WHAT IS NEEDED: Copy out all the records below, leaving out the pictures, and put "division" wherever "phylum" appears, with no other changes.

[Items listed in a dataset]
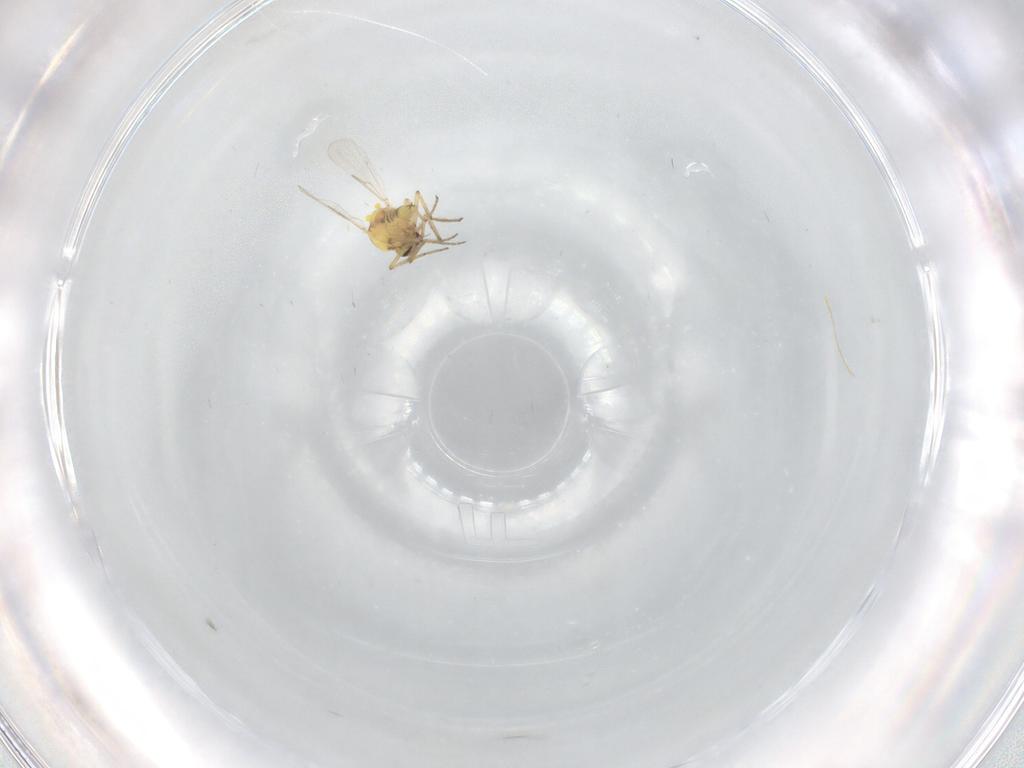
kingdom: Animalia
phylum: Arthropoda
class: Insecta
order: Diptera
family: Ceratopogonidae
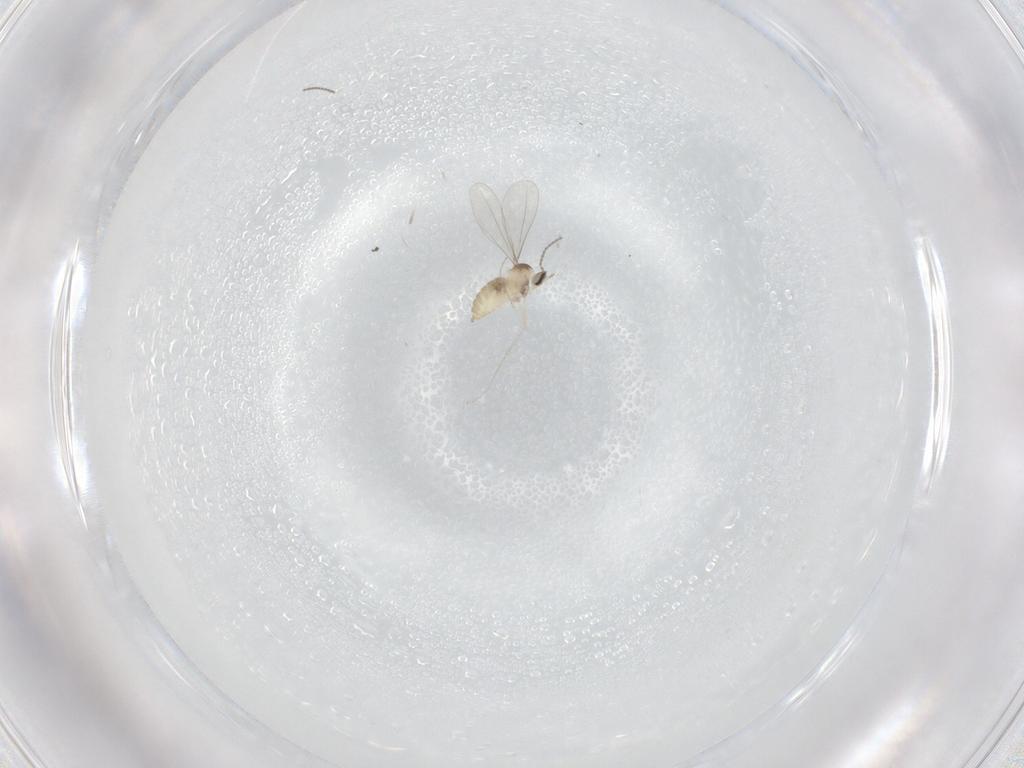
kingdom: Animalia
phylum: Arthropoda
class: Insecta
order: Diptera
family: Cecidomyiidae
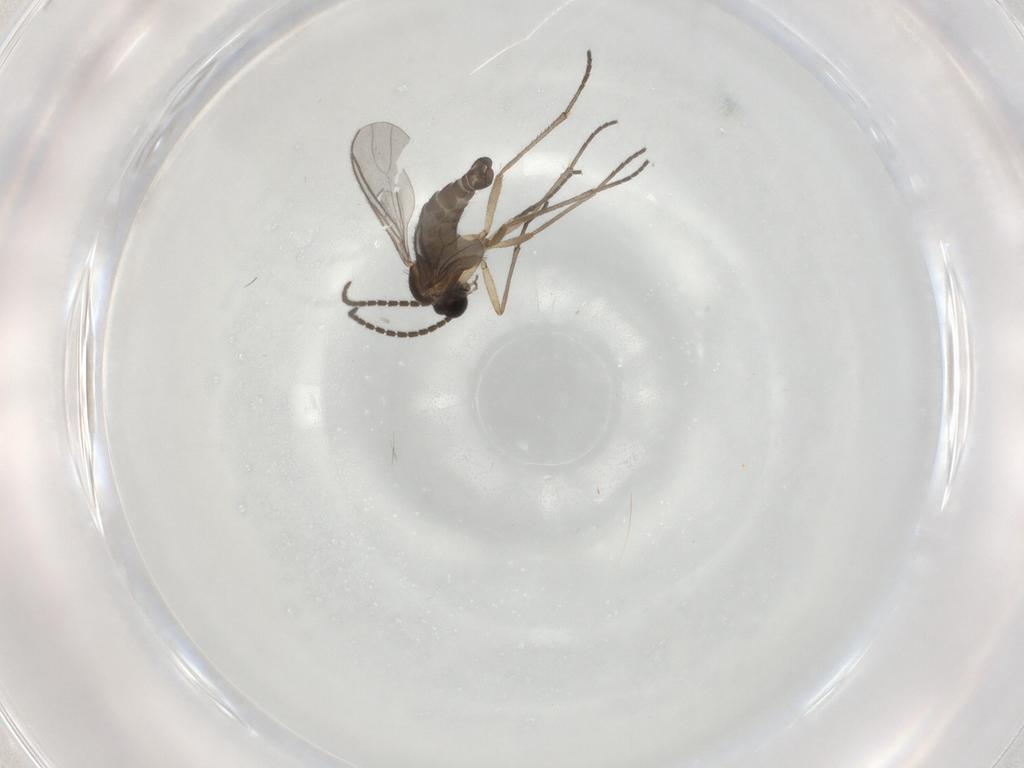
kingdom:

REPLY:
kingdom: Animalia
division: Arthropoda
class: Insecta
order: Diptera
family: Ceratopogonidae
kingdom: Animalia
division: Arthropoda
class: Insecta
order: Diptera
family: Cecidomyiidae
kingdom:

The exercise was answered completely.